(Transcribed page contents)
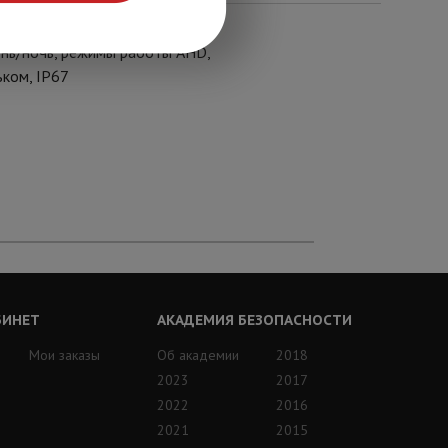
ень/ночь, режимы работы AHD,
ьком, IP67
БИНЕТ
АКАДЕМИЯ БЕЗОПАСНОСТИ
Мои заказы
Об академии
2018
2023
2017
2022
2016
2021
2015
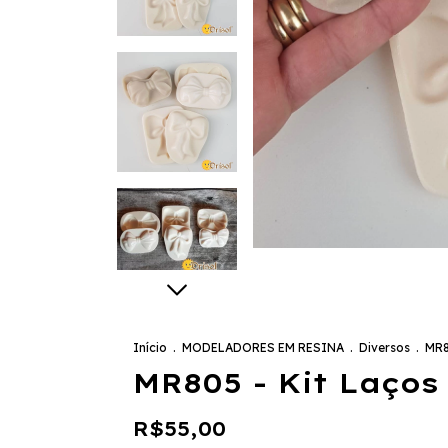
Início
.
MODELADORES EM RESINA
.
Diversos
.
MR8
MR805 - Kit Laços
R$55,00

### Exercise description
What is needed is every entry written out word for word, with no pictures.

### Written answer
ень/ночь, режимы работы AHD,
ьком, IP67
БИНЕТ
АКАДЕМИЯ БЕЗОПАСНОСТИ
Мои заказы
Об академии
2018
2023
2017
2022
2016
2021
2015
Início
.
MODELADORES EM RESINA
.
Diversos
.
MR8
MR805 - Kit Laços
R$55,00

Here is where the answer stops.